Developed at Oxford’s John Radcliffe Hospital, the system is able to pick up details in the scans that doctors can’t see. It then flags when it believes the patient is at risk of having a heart attack.
According to BBC News, the Ultromics system was trained to identify potential problems by being given the scans of 1,000 patients who had been treated over the past seven years, along with information about whether they went on to have heart problems.
Professor Paul Leeson, a cardiologist who developed the system, said that clinical trials in six cardiology units indicate that it greatly outperforms heart specialists.

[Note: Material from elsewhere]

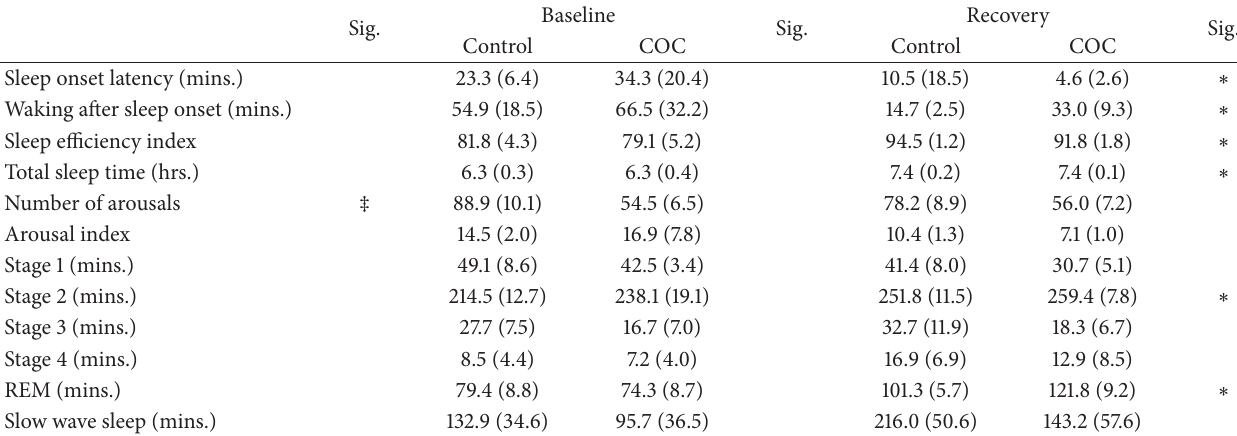
Table 2: Polysomnographic assessments of sleep control versus all cocaine-dependent (COC) participants data are displayed as mean (Standard Deviation). Baseline Sig. Sig. Sig. Control COC Control COC Sleep onset latency (mins.) ∗ Waking after sleep onset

“As cardiologists, we accept that we don’t always get it right at the moment,” he said. “But now there is a possibility that may be able to do better.”
The trial results suggest that the AI system could save the NHS more than £300m a year.
Meanwhile, another AI system has been developed to look for signs of lung cancer.
Clinical trials of this system have shown that it can diagnose lung cancer much earlier, and can also rule out the harmless cases which are unlikely to go on to become cancerous.
As a result, as well as saving the NHS money, it could save patients several months of anxiety and give those who are diagnosed a greater chance of survival.